Capire i cambiamenti climatici

di Luciano Caveri

Leggeremo a giorni i dati sugli scorsi mesi estivi per misurare se e quanto le sensazione di un caldo micidiale siano confermate. Nel mio piccolo, per pura curiosità, ho seguito quel dato dello "zero termico" per diversi giorni e le conseguenti temperature ad alta quota che confermano il caldo sulle montagne come nel fondovalle. Qualche giorno fa, nel suo ufficio in mezzo alle vigne ad Aymavilles, ho incontrato il grande viticoltore Costantino Charrère che aveva di fronte a sé i dati delle sue uve che confermavano una vendemmia anticipata sino ad ora. Il clima quasi tropicale fa soffrire le viti come gli uomini e nella mia ignoranza credo di aver capito che o si vendemmia o l'acino, il cui grado zuccherino non si alza più, si rovina irrimediabilmente.

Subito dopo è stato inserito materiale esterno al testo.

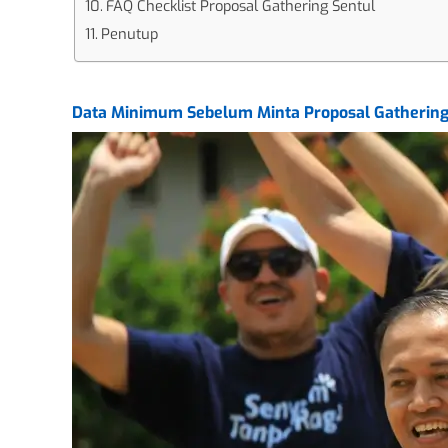
FAQ Checklist Proposal Gathering Sentul
Penutup
Data Minimum Sebelum Minta Proposal Gathering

Ho visto Costantino combattivo (sta ampliando la sua cantina anche a beneficio di una parte educativa per il "bere bene") ma preoccupato per questa natura balzana. Ricordo che l'anno scorso commentammo questo caldo che avviluppa l'Europa e ha spinto più in alto la linea della vite, creando nuova concorrenza in Paesi a scarsa viticoltura in passato, come la Romania. Quest'anno i grattacapi europeisti sono purtroppo altri per Costantino e riguardano le norme europee in materia di vino e vigne che mirano a creare spostamenti di uve con troppa facilità, svalutando i vecchi marchi di protezione dei vini. Maledette lobbies! Ma dicevamo del caldo e di come esso abbia inciso sulle nostre montagne. Sciolgono, tranne rare eccezioni, i ghiacciai, così come si squaglia il "permafrost", arrivano nuovi parassiti che attaccano le piante, vanno modificate tecniche antiche di conduzione dei suoli come mostrato da certe carenze d'acqua. Insomma, come da sempre, la montagna - luogo in cui convivono territori diversi a causa proprio delle diverse altitudini - sono come un termometro non solo delle temperature ma proprio dei cambiamenti ad esse collegate. Un laboratorio a cielo aperto, come avvenuto nei secoli e nei millenni e queste mutazioni sono state assecondate dai montanari e dalle loro capacità d'adattamento in epoche in cui i supporti della tecnologia erano rudimentali. Sappiamo che questa volta la differenza sta nel fatto che ai cambiamenti innescati da processi endogeni del pianeta Terra, ve ne sono di prevalenti dovuti al grado di interazione sulla Natura della presenza umana, cresciuta a dismisura in quantità e qualità (in senso negativo!). Ecco perché uno dei doveri del pubblico è seguire e prevenire le conseguenze dei mutamenti e i soldi spesi nell'analisi dei cambiamenti climatici sono ben più importanti di certi investimenti "mordi e fuggi" che lasciano il tempo che trovano.